The term that applied to my schooling in sales was simply ‘trial by fire’. I had to learn quickly how to adapt my marketing message to the pain points of potential clients. If I could get that right, I would have more conversations that would result in more sales. The first thing that I learned: I had to stop making assumptions. Rather than speaking to a prospect and telling them what their problems were, I just asked them where their heartburn was worse. Of course, all prospects had similar stories but the details were the components that allowed me to have a receptive audience when I spoke. I had to learn how to adapt my conversation to solving their pain points. Any good salesperson knows that this process is how sales scripts are developed. I had no idea what I was doing. I was simply using every conversation as an opportunity to learn more about getting to closing. With this, I began having new respect for salespeople.

Sales Gets a Bad Rap

I used to equate all salespeople with the reputation carried by car salespeople. I’m not trying to denigrate the fine personnel trying to get you a great deal on a fine automobile. I’m just saying that their reputation may have been earned by a select few. Truth be told, all salespeople have to close. Their income depends on closing deals. Properly managed sales teams apply the science of closing to every aspect of the prospect engagement, at all levels. With my new experience in struggling to close deals with prospects, I realized that I needed to focus on the prospect ‘winning’. Their winning didn’t mean that I would necessarily lose. So long as I could close deals consistently enough, I would get enough repeat business to grow my business. What I realized was that if I could put myself in the prospect’s shoes and reasonably solve their major pain points, I would get more signed contracts.

Wearing Two Hats

With my marketing background and my hard-earned sales education, I was able to apply what I learned in real time to every engagement. It wasn’t applied to only prospect engagements, I used my lessons learned in client management as well. You see, you’re always selling, even when you don’t think you are. The moment you realize that, you begin to operate differently. You take ownership of what your customer will think about something that you’re doing before you do it. I’m not a fortuneteller, but I do spend quite a bit of time thinking about customer perception. It has become part of my professional persona. It’s how I manage our fine team at Digiboost. Once I realized that I could be a marketer and a salesperson in the same breath, it opened up a world of possibilities for me professionally, but also for how our company operates.

Tearing Down the Wall

As I’ve worked with multiple organizations in various industries from startups to long-standing companies, I’ve noticed that my previous notions of sales vs. marketing existed in many of them too. I’ve been in many meetings where sales blames marketing and vice-versa. For two organizations that have the same overall goals of growing their companies, this is curious. If you think about it, neither would succeed if only one group works well. If sales doesn’t close deals, marketing spend is wasted. If marketing doesn’t drive leads, there are no sales to close. Neither option is a good one. Marketing and sales are ying and yang, both sides of the same coin. When your organization works on partnering sales and marketing as one unit, your super powers are unlocked. Both teams work to make the other better and grow your company as a result.
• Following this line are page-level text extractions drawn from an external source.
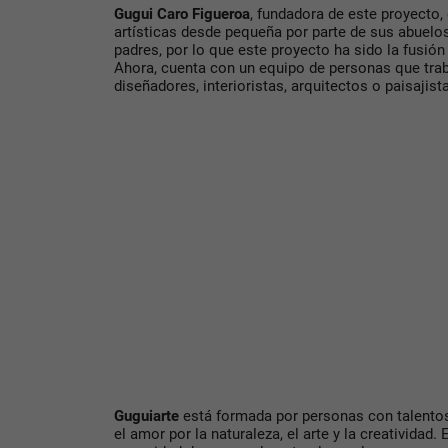
Gugui Caro Figueroa
, fundadora de este proyecto,
artísticas desde pequeña por parte de sus abuelos
padres, por lo que este proyecto ha sido la fusió
Ahora, cuenta con un equipo de personas que trab
diseñadores, interioristas, arquitectos o paisajist
Guguiarte
está formada por personas con talentos
el amor por la naturaleza, el arte y la creatividad. 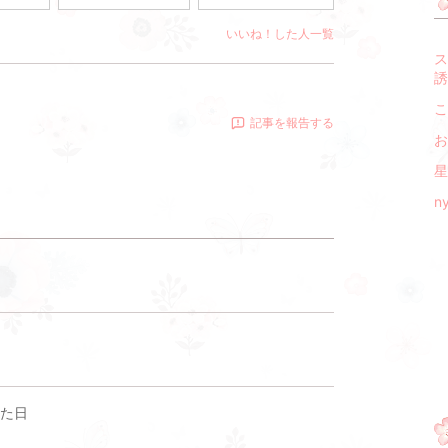
いいね！した人一覧
ス
誘
こ
記事を報告する
お
星
n
た日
Sales and Marketing As One Team

At Digiboost, when we we perform our due diligence, we look at all aspects of the sales and marketing operations. However, what we’re really looking at is how sales and marketing are integrated into the business operations. How do they individually and collectively contribute to the organization’s quarterly and yearly growth targets? We review our findings and our recommendations with our clients to ensure that what we’re thinking is on track or not. Success starts traveling in the right direction. Going East when the client is traveling West won’t work no matter how good the plan is on paper. Theory and practice must be in line, and the sales and marketing teams must travel as one. At Digiboost, we have had some of our most successful engagements doing exactly this. Even our internal operations follow this philosophy closely.